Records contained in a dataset
────

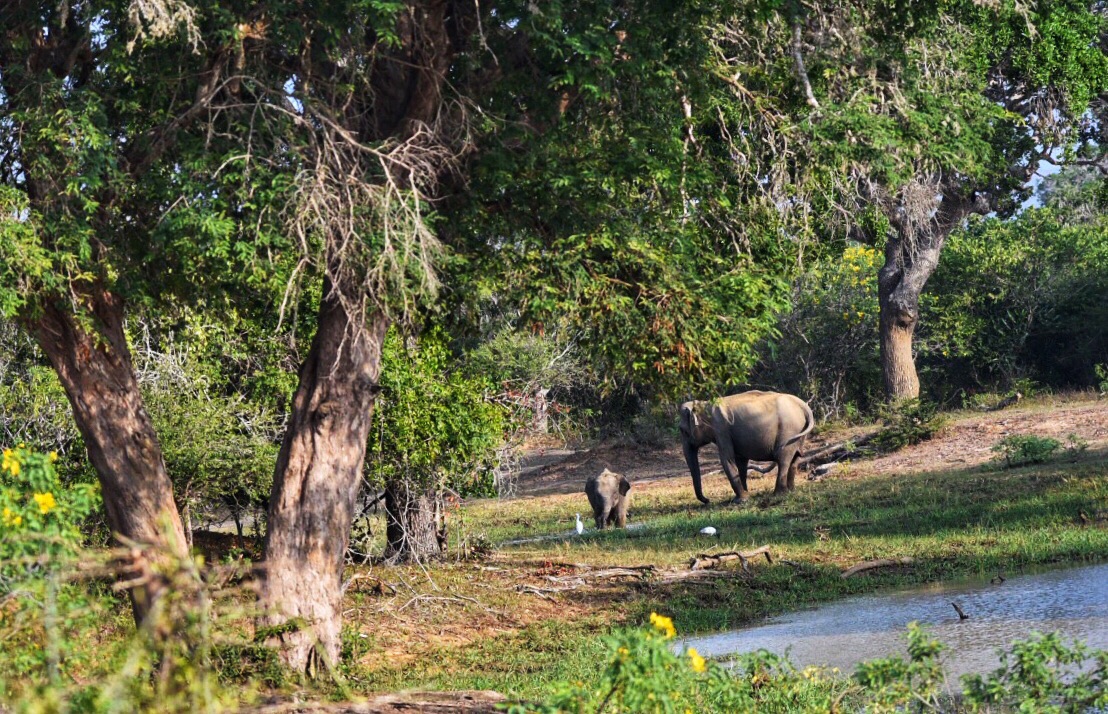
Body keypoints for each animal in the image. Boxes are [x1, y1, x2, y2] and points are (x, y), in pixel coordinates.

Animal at [678, 392, 811, 505]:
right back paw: (791, 490)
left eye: (682, 431)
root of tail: (803, 405)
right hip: (799, 433)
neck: (704, 404)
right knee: (795, 458)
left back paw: (778, 494)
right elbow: (740, 462)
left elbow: (727, 459)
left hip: (788, 431)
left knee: (783, 459)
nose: (707, 500)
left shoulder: (721, 429)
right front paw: (746, 495)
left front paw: (740, 500)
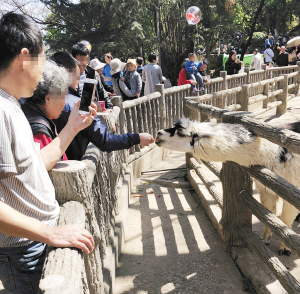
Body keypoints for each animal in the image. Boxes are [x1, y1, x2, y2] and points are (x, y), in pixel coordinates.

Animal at [156, 118, 300, 256]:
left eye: (180, 132)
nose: (158, 133)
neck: (275, 154)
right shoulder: (268, 189)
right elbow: (269, 216)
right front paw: (265, 240)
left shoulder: (291, 189)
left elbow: (284, 221)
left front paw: (285, 248)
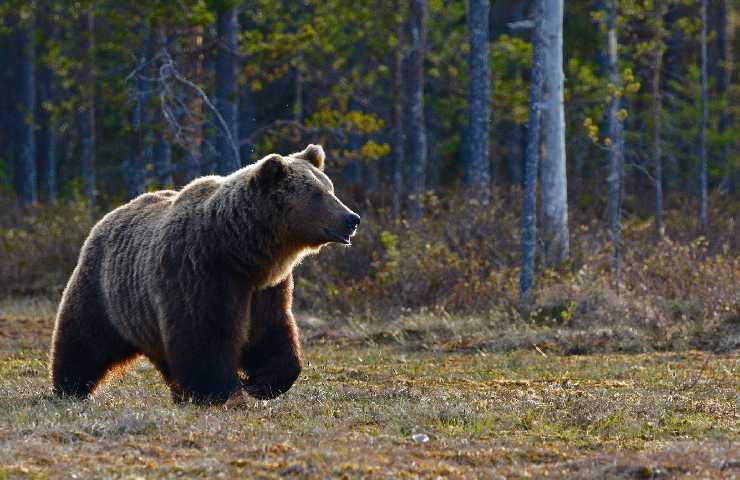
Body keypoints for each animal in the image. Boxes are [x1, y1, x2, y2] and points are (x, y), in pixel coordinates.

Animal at [47, 145, 360, 404]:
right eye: (317, 194)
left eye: (330, 188)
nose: (352, 219)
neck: (240, 253)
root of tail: (109, 216)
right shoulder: (200, 273)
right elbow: (204, 336)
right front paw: (222, 392)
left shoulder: (266, 288)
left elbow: (271, 332)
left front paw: (262, 383)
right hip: (104, 290)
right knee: (84, 338)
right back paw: (69, 387)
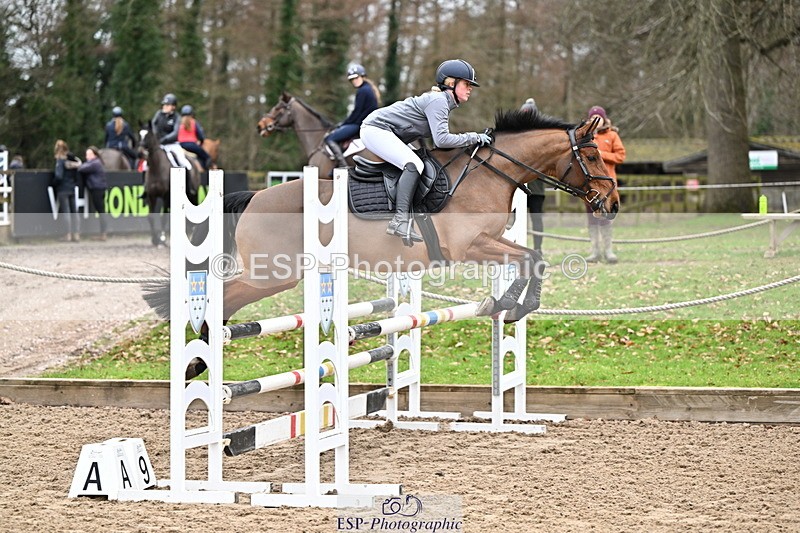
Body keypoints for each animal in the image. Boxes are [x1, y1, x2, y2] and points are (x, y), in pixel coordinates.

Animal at [146, 109, 619, 380]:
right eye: (593, 156)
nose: (612, 204)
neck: (489, 174)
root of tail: (255, 197)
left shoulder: (490, 241)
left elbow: (532, 258)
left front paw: (510, 304)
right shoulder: (470, 246)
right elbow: (530, 258)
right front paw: (510, 304)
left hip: (278, 274)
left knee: (225, 297)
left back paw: (198, 362)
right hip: (273, 273)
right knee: (220, 295)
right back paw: (199, 357)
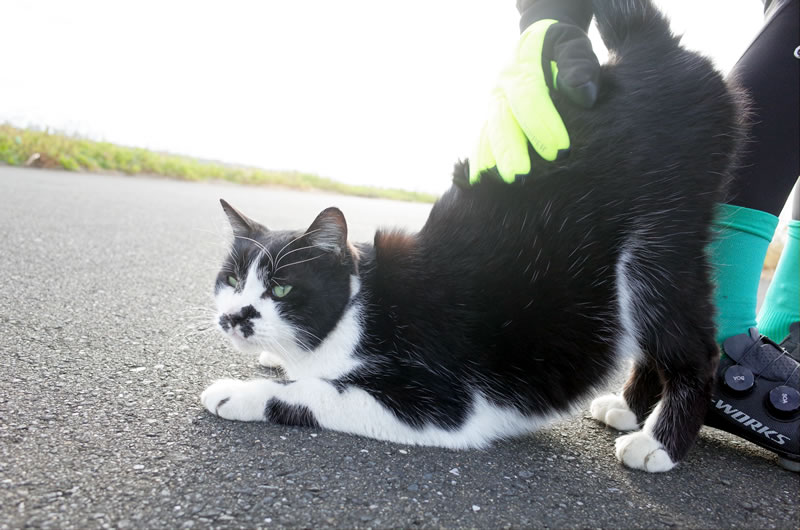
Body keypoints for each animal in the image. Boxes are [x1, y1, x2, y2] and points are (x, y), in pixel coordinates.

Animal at [198, 0, 744, 470]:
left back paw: (659, 443)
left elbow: (310, 393)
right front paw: (274, 358)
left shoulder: (436, 403)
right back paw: (629, 408)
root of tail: (648, 45)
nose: (233, 316)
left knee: (694, 345)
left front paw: (238, 392)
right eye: (232, 281)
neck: (357, 308)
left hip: (656, 243)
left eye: (281, 288)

────

**TASK STATEMENT**
Nothing but the records, copied exactly and stripped of pictures, should be returned.

**ANSWER SECTION**
Body keypoints for each animal in the image. Boxes are [x1, y1, x2, y2] and points are (x, y), in pixel coordinates.

Animal at [678, 392, 811, 505]:
right back paw: (791, 490)
left eye: (682, 431)
root of tail: (803, 405)
right hip: (799, 433)
neck: (704, 404)
right knee: (795, 458)
left back paw: (778, 494)
right elbow: (740, 462)
left elbow: (727, 459)
left hip: (788, 431)
left knee: (783, 459)
nose: (707, 500)
left shoulder: (721, 429)
right front paw: (746, 495)
left front paw: (740, 500)
Body keypoints for each animal in the image. Boxes are [x1, y1, x2, y2] and points are (x, y), in pixel coordinates.

Animal at [156, 118, 300, 256]:
left eye: (180, 132)
nose: (158, 133)
neck: (275, 154)
right shoulder: (268, 189)
right elbow: (269, 216)
right front paw: (265, 240)
left shoulder: (291, 189)
left elbow: (284, 221)
left front paw: (285, 248)
Body keypoints for each animal in the image. Boxes are [x1, y1, x2, y2] and points are (x, y), in pixel coordinates.

Animal at [47, 145, 360, 404]:
right eye: (317, 194)
left eye: (330, 188)
nose: (352, 219)
neck: (240, 253)
root of tail: (109, 216)
right shoulder: (200, 273)
right elbow: (204, 336)
right front paw: (222, 392)
left shoulder: (266, 288)
left elbow: (271, 332)
left front paw: (262, 383)
right hip: (104, 290)
right knee: (84, 338)
right back paw: (69, 387)
Body keypoints for each animal in the image. Boxes are [x1, y1, x2, y2] and points are (x, y), in pixel coordinates.

Animal at [146, 109, 619, 380]:
right eye: (593, 156)
nose: (612, 204)
neck: (489, 174)
root of tail: (255, 197)
left shoulder: (490, 241)
left elbow: (532, 258)
left front paw: (510, 304)
right shoulder: (470, 246)
right elbow: (530, 258)
right front paw: (510, 304)
left hip: (278, 274)
left knee: (225, 297)
left back paw: (198, 362)
right hip: (273, 273)
right knee: (220, 295)
right back paw: (199, 357)
Body keypoints for each animal in the image. Boxes are [x1, y1, x2, y2] and points are (x, y), in pixel coordinates.

Animal at [198, 0, 744, 470]:
left back paw: (659, 443)
left elbow: (310, 393)
right front paw: (274, 358)
left shoulder: (436, 403)
right back paw: (629, 408)
root of tail: (648, 45)
nose: (233, 316)
left knee: (694, 345)
left front paw: (238, 392)
right eye: (232, 281)
neck: (357, 308)
left hip: (656, 243)
left eye: (281, 288)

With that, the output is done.